On September 1st 1923 (Taisho 12 in Japanese reckoning), just before noon, an earthquake of magnitude 8.3 occured near the densely populated Kanto region, encompassing Tokyo and Yokohama, the two most populous cities of Japan.

The timing was highly unfortunate, as most households were in the process of preparing lunch - on gas ranges using open fire. This resulted in a large number of fires springing up immediately. Fuelled by the small wooden houses built very closely together that are characteristic of traditional Japanese urban architecture, and by strong winds, the fires proceeded to consume major parts of the cities. Attempts to put them out were mostly futile, partually because most water pipes had burst during the quake.

The most terrible scene of this tragedy occurred in Honjo ward, where about 40,000 people had escaped to the largest open space they could find, a military clothing depot. There, they were surrounded by fire, and hit with a firestorm of superheated air that lasted almost two hours and left all but 2,000 of the refugees dead - literally baked alive.

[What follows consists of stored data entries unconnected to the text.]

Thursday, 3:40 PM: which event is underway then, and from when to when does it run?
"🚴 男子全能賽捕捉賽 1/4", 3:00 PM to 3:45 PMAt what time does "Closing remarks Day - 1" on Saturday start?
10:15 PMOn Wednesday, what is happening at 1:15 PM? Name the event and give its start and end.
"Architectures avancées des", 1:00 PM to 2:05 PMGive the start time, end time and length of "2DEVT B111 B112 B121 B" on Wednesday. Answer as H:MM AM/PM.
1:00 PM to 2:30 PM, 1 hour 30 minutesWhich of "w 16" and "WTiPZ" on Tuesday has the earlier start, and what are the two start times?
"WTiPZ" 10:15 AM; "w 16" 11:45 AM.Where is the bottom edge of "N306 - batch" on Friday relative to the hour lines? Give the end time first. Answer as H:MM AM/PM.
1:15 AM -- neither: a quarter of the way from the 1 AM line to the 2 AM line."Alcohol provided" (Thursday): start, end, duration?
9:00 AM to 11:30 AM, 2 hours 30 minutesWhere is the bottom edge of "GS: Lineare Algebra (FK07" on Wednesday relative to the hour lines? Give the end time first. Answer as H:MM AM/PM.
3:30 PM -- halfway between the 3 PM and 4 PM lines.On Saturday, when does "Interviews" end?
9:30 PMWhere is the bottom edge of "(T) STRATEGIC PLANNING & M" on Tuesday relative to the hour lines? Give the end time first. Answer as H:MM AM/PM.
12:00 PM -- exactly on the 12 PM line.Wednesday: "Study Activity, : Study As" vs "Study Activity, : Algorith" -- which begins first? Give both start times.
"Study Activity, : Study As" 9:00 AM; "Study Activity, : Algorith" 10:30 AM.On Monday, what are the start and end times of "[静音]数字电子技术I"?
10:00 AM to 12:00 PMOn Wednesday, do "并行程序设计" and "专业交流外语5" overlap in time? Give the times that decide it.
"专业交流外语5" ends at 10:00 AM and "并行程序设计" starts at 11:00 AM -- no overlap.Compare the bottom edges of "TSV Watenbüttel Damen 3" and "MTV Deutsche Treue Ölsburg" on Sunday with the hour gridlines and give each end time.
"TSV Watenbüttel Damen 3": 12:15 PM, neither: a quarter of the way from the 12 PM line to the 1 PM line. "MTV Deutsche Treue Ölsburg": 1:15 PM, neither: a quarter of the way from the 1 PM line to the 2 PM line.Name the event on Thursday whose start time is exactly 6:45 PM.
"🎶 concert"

The total death toll of earthquake and fires was over 140,000, and over 3 million people lost their home. In Yokohama, 86% of all houses were destroyed.

Rebuilding was surprisingly quick, helped by foreign aid, but unfortunately, people didn't heed the lessons learned, and most areas were rebuilt in the same style, with the same deadly reasults when the cities were hit by large-scale fires again some 20 years later - this time caused by US bombers.